Got no pipeline, but I do have 10 gallons fermenting so I hope to get on track and build one.
 
Depends on how you define a pipeline. If you only define it as what's in the fermenter, then I usually don't have much of a pipeline. Typically 1 or 2 batches in fermenters at a time, sometimes zero. Yesterday morning I had two batches in two separate fermenters, but then I bottled one of the batches so I only have one in a fermenter.

If, however, you count homebrew in kegs, bottles, and so on, then I have 2.5 gallons of bottled mead, 5 gallons of bottled nut brown ale, 3 gallons of bottled American Pale Ale, 2.5 gallons of bottled cider, and 2.5 gallons of Belgian dubbel ale. Then there's the 5+ gallons of Lambic-style sour still in the fermenter.
 
Summer time I'm always running out of beer with no pipeline due to drinking more and doing other things.The rest of the year running 2 full kegs with 10 to 20 gallons in pipeline.
 
Try to keep three taps flowing at all times: something hoppy, one for the wife, something dark or funky or weird. Two kegs in reserve, but I can't force carb them easily. I try to alternate one batch for kegging and one for bottling.
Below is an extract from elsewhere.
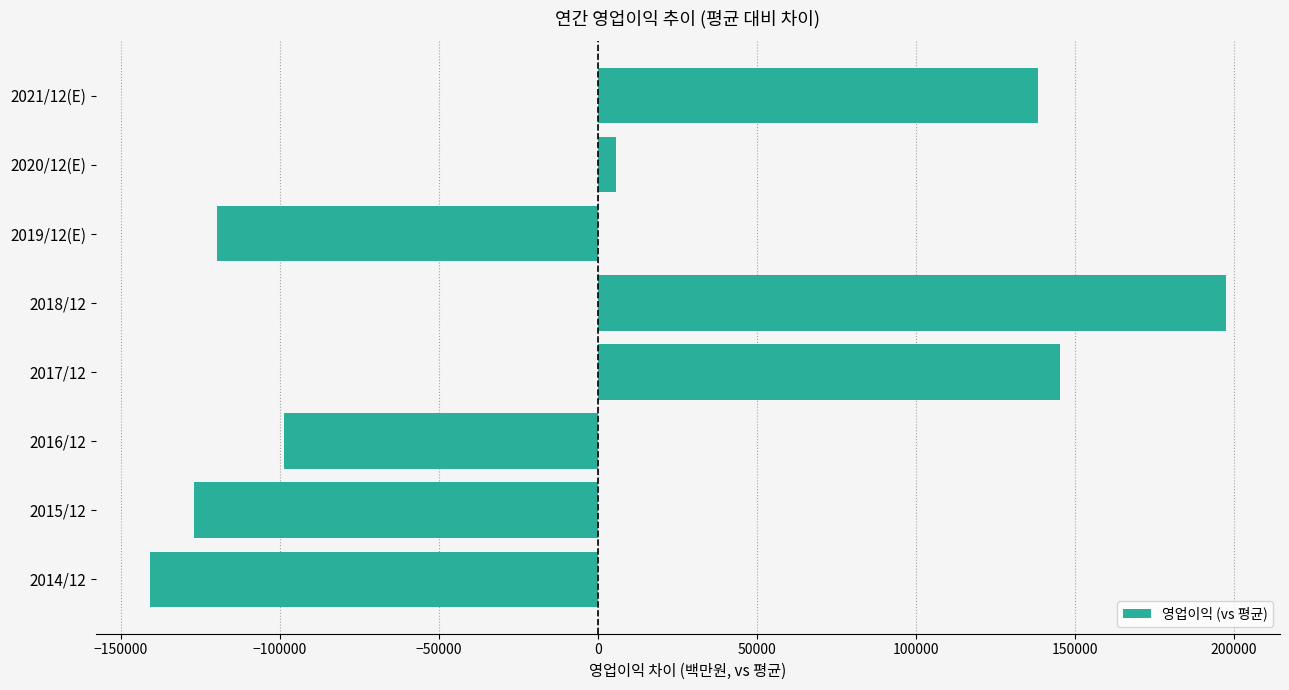

What is the smallest value displayed?

-141043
I can ferment 4 5 gallon batches simultaneously. Right now: wine, Imperial stout (bottles), English pilsner (what would the English brew if they lost the war and had to brew for their German occupiers?). I'll probably brew an Amber for the wife next. Then something Belgian to bottle. And so on.
 
I have only one fermenter. I find that it takes about a month from start to bottling for most beers, and then another month would be the minimum aging time. Even though I have 5 beers in the cellar, they are going down at an alarming rate. This means I have to buy more beer to supplement my meagre throughput. It's the price I have to pay.
 
3-4 fermentors going at maximum, usually have 4 kegs full, but sadly only 2 taps.

Constantly switching over lines so time to invest in another tap.

I bottle a batch or two per year and always have something interesting aging outside of the regular run.
 
12 kegs

3 are dedicated to fermentation, and have been modified as such.
3 are neeed to pair with the 3 ferm kegs

the rest hopefully have beer.
 
6 fermenters for general pipelineage. 4 more for aging sours. I could get away with 4 regular ones, but I do a lot of beers that need aging that arent sour too.